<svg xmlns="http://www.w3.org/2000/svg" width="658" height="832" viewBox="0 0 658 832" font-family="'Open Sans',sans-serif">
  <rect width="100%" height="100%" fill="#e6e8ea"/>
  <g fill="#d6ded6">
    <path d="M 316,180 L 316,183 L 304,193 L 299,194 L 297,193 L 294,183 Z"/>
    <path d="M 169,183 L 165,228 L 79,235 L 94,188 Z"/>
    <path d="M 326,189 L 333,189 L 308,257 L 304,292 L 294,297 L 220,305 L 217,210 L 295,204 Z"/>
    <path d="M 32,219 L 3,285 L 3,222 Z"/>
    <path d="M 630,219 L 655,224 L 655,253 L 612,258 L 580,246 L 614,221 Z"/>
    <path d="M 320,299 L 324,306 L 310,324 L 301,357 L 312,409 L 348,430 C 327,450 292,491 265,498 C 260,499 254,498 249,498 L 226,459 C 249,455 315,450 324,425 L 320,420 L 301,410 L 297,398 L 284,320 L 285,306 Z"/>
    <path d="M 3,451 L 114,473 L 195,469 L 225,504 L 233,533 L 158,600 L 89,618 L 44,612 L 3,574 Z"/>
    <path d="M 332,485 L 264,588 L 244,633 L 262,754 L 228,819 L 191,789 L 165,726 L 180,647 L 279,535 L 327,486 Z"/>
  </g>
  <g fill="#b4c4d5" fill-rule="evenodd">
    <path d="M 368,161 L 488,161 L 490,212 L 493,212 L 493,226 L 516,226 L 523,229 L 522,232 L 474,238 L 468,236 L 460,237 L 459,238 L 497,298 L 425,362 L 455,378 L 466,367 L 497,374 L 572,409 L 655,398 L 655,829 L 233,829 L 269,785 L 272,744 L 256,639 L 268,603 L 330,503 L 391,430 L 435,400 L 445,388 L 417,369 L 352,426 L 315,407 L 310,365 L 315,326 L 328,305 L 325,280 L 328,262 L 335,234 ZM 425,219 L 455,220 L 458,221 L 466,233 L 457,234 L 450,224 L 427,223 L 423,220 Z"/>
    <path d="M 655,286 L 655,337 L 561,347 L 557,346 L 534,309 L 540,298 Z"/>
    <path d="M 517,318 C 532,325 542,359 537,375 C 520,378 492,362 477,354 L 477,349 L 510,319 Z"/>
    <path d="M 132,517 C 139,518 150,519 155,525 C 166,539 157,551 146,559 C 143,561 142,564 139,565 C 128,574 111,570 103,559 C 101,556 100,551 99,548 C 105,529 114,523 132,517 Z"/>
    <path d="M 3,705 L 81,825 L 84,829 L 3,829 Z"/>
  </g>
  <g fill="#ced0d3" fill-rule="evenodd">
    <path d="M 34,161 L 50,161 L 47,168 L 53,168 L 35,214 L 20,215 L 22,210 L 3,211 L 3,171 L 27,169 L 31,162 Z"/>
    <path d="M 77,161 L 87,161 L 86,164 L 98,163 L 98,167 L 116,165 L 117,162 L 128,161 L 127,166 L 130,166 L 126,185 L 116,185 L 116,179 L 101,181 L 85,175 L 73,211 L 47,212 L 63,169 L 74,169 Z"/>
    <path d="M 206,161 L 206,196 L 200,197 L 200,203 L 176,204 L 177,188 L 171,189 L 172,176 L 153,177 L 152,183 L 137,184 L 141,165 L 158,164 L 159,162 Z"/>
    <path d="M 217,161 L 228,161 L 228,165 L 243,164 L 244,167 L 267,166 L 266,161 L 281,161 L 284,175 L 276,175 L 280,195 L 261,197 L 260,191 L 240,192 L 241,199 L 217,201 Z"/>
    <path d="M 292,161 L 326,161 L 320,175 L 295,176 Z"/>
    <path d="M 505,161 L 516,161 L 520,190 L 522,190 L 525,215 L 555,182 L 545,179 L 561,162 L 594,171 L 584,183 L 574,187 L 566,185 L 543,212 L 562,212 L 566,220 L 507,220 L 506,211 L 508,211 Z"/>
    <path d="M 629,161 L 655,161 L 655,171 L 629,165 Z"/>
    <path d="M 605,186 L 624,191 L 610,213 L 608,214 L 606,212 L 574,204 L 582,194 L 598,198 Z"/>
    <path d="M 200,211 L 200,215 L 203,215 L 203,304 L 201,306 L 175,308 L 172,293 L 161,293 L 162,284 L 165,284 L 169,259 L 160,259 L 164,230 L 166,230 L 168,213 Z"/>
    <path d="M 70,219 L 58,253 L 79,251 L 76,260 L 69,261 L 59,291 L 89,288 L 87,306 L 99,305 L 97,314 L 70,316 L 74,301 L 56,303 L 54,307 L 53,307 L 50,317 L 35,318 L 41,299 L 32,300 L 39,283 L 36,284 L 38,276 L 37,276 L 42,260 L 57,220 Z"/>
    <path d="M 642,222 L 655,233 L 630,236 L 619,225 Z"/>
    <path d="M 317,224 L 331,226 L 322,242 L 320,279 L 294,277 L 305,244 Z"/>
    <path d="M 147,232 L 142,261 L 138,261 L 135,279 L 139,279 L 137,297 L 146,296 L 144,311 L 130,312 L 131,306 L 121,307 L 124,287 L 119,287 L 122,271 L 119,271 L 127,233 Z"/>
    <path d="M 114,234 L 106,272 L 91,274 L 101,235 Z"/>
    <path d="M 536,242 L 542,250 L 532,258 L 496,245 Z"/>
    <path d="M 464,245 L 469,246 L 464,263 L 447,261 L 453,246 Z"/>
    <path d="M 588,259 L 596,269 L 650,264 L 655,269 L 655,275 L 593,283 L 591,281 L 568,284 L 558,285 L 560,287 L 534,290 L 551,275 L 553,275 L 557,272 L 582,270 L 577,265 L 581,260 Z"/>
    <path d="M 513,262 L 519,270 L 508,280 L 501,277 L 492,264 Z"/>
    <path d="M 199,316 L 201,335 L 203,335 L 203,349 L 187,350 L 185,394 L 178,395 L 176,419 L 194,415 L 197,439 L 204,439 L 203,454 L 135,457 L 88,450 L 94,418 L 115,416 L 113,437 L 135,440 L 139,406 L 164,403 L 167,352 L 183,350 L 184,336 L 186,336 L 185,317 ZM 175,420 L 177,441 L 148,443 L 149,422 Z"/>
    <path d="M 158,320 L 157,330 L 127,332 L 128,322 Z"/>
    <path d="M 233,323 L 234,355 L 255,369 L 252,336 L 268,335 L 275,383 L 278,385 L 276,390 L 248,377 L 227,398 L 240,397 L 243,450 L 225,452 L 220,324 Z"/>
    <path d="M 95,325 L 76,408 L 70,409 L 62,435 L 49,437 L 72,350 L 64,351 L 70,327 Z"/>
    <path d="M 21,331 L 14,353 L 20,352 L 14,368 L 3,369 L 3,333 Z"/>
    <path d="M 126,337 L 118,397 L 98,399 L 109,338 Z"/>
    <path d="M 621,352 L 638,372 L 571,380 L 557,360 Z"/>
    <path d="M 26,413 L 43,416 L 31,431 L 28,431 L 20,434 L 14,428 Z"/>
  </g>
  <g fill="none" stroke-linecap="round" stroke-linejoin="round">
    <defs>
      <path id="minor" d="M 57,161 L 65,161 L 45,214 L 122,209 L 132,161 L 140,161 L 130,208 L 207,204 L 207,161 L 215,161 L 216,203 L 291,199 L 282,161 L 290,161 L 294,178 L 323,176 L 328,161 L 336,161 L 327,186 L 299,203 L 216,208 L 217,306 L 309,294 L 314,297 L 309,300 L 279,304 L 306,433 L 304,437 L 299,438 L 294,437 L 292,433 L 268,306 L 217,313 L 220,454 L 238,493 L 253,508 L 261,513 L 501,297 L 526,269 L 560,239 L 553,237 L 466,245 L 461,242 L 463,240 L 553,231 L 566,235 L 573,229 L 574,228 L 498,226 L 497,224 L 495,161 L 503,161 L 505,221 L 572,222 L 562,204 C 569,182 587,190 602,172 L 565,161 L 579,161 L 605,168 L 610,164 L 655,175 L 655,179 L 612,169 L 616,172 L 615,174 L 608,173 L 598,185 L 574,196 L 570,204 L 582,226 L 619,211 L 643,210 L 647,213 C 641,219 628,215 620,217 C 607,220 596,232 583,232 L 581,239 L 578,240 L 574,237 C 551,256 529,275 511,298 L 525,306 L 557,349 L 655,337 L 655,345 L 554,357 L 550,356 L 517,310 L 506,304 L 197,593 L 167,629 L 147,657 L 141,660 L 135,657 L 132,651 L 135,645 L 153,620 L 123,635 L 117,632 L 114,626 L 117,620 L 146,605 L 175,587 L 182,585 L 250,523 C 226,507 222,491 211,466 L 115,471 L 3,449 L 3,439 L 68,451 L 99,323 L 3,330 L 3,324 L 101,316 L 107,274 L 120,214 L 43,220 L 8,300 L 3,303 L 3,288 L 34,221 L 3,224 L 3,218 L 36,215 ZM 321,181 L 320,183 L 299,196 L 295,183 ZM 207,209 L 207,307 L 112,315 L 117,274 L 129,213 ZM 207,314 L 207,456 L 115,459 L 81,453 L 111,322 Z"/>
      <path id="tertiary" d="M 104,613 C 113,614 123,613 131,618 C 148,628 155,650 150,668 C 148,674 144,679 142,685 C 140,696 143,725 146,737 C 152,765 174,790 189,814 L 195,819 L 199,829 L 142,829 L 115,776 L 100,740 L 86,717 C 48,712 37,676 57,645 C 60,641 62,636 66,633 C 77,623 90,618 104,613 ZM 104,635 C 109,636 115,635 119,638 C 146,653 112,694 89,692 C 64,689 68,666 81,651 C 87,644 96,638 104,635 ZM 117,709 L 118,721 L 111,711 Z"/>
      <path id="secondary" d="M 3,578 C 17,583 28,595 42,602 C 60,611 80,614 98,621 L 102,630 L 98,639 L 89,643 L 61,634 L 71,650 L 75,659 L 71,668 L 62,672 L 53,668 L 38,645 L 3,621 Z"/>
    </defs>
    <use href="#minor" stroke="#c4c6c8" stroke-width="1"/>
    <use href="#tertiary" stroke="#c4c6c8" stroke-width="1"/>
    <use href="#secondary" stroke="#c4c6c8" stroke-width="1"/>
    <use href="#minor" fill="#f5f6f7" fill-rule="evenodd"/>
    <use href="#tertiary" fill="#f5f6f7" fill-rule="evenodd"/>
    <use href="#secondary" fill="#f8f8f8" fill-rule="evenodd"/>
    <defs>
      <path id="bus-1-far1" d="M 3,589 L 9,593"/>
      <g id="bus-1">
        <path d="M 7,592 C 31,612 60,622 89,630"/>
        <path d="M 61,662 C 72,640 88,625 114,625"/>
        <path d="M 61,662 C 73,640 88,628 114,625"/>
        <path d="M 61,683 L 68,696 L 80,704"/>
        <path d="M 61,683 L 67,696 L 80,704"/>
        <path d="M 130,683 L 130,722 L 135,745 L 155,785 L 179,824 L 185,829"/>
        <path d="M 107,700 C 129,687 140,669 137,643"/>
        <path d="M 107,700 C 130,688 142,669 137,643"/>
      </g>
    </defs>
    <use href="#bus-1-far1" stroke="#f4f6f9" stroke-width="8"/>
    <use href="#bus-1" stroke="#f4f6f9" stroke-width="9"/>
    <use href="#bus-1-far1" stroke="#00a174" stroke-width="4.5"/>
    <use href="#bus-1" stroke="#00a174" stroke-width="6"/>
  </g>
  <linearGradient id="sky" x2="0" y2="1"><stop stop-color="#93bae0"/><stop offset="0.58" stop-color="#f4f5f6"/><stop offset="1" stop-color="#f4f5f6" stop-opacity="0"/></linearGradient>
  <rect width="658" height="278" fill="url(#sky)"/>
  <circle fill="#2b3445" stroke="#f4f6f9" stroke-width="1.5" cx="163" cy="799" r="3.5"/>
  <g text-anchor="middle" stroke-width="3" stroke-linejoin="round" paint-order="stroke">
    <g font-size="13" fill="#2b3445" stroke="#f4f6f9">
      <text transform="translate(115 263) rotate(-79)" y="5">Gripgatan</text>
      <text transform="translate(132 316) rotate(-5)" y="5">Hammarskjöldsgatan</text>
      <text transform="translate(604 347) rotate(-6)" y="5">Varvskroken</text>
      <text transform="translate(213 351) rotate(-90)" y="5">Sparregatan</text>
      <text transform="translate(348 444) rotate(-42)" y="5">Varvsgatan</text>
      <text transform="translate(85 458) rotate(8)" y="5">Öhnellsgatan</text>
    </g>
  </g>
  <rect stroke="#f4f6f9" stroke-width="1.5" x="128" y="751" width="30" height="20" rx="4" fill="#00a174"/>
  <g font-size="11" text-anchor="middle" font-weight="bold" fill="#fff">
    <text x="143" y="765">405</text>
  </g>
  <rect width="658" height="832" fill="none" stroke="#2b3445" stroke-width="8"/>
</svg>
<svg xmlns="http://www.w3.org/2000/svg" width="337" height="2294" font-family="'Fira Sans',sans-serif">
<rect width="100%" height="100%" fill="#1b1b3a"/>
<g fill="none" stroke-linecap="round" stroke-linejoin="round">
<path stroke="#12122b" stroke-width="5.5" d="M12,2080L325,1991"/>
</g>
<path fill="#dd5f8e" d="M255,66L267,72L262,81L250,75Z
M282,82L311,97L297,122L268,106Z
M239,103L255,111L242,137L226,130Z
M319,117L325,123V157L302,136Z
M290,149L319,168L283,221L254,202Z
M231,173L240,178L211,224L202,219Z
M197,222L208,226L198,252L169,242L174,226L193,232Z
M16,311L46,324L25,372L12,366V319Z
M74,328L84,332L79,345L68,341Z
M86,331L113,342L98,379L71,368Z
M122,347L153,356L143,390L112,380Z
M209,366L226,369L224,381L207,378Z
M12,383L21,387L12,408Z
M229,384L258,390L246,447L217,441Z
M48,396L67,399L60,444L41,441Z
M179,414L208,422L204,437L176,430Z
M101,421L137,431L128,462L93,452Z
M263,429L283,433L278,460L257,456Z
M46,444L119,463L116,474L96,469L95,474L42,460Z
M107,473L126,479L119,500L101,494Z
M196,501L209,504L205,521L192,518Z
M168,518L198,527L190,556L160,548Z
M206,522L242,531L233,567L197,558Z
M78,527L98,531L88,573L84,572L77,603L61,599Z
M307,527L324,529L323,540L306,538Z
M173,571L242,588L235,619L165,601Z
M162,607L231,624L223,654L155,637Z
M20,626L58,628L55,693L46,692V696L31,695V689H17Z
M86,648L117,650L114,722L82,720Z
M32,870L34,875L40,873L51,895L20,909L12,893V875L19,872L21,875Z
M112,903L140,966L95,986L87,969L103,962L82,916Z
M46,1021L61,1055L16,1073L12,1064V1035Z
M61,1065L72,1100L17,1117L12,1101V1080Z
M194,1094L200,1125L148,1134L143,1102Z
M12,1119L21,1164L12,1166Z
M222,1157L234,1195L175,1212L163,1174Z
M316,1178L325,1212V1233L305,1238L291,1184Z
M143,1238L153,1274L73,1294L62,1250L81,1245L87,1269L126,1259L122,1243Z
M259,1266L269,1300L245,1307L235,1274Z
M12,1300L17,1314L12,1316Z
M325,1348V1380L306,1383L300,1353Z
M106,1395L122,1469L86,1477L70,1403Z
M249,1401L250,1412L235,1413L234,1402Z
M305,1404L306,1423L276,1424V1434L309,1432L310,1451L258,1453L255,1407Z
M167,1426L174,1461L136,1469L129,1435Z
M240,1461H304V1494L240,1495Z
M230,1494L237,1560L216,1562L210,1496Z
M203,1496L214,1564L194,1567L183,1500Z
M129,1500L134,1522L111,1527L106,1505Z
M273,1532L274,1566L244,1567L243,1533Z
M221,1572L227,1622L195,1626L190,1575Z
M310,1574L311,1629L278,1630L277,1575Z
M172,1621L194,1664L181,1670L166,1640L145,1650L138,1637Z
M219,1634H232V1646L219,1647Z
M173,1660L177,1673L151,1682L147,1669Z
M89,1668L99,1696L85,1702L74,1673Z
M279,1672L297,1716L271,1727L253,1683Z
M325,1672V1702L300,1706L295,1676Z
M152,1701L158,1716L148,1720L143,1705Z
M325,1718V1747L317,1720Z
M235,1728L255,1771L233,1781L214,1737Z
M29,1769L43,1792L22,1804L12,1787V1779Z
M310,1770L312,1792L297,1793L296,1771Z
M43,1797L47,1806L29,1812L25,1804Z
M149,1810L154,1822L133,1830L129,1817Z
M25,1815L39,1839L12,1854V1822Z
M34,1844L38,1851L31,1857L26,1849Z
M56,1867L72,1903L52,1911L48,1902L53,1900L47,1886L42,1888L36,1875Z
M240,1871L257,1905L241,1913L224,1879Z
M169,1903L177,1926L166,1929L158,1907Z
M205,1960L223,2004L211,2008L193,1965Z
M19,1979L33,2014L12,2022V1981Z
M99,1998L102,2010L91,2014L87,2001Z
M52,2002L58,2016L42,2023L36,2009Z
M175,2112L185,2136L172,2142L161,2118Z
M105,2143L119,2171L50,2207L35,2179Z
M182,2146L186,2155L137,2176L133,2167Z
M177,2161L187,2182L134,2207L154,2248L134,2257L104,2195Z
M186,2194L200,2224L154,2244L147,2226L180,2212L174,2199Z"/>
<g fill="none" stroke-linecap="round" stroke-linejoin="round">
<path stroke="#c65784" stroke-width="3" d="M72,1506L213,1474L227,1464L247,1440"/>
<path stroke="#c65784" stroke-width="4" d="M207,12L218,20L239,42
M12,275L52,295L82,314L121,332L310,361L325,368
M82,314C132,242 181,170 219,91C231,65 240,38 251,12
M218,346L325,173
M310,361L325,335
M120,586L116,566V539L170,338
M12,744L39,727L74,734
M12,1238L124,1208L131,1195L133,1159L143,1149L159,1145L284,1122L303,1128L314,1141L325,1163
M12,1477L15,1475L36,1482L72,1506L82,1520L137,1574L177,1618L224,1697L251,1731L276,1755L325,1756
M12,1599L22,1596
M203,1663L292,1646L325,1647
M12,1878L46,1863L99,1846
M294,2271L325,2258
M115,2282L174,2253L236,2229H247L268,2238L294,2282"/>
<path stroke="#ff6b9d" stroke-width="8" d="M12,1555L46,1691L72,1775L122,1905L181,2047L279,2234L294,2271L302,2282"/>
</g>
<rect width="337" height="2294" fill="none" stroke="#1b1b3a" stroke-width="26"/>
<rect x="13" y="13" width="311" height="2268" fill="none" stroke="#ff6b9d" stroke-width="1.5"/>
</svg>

■ **EXERCISE DESCRIPTION**: The expected response consists solely of the lines from the one with "M294,2271L325,2258" through the end of the records, repeated exactly.

■ **TASK OUTPUT**:
M294,2271L325,2258
M115,2282L174,2253L236,2229H247L268,2238L294,2282"/>
<path stroke="#ff6b9d" stroke-width="8" d="M12,1555L46,1691L72,1775L122,1905L181,2047L279,2234L294,2271L302,2282"/>
</g>
<rect width="337" height="2294" fill="none" stroke="#1b1b3a" stroke-width="26"/>
<rect x="13" y="13" width="311" height="2268" fill="none" stroke="#ff6b9d" stroke-width="1.5"/>
</svg>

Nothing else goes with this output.